Under the terms of the deal, Colony will transfer ownership of five of its six hospitality portfolios to Highgate and a 55% interest in its THL portfolio. A sixth hospitality portfolio, the Inland portfolio, is currently under receivership and is excluded from the transaction.
The transaction is in line with Colony’s intention to simplify its business and desire to focus exclusively on digital infrastructure assets. Colony already holds over $20 billion in digital real estate investments through Digital Colony, its digital infrastructure platform and has plans to grow this further.
The hospitality sector has been hit hard by the pandemic while digital infrastructure has thrived with a boom in demand for online retail, video conferencing and home working solutions.
“We are thrilled to be delivering on our commitment to dispose of non-core assets and harvest positive value for our hospitality business. With its strong track record, unique insights into the hospitality market and creative approach to hotel management, we are confident that Highgate is ideally suited to own and operate these properties,” said Marc Ganzi, CEO of Colony Capital. “The sale of our legacy hospitality assets is a significant milestone in Colony’s digital transformation as we pivot to focus exclusively on our fast-growing digital businesses that generate superior returns for Colony shareholders.”

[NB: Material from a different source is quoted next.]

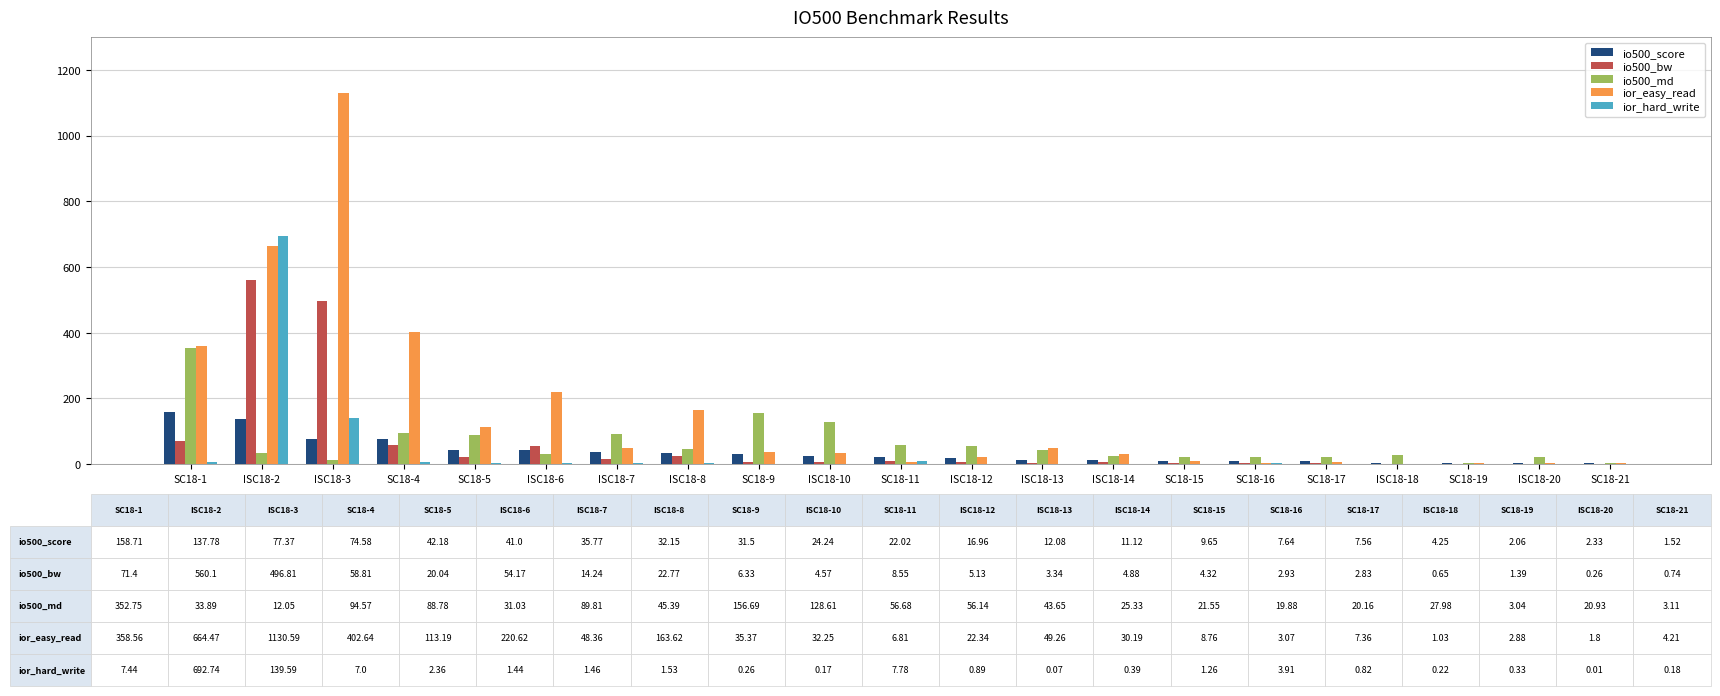

The ior_easy_read series shows 163.6 at ISC18-8. True or false?

True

“We are excited to continue working with the Colony team in executing on this unique transaction,” said Mahmood Khimji, Co-Founder and Managing Principal of Highgate. “Despite the unprecedented disruption in hospitality over the past six months, we remain bullish on the long-term secular trends in our industry, and look forward to partnering with the many employees, franchisors, lenders, and other important stakeholders across these portfolios as we work towards a successful recovery.”
The transaction is expected to close in the first quarter of 2021, subject to customary closing conditions and third-party approvals.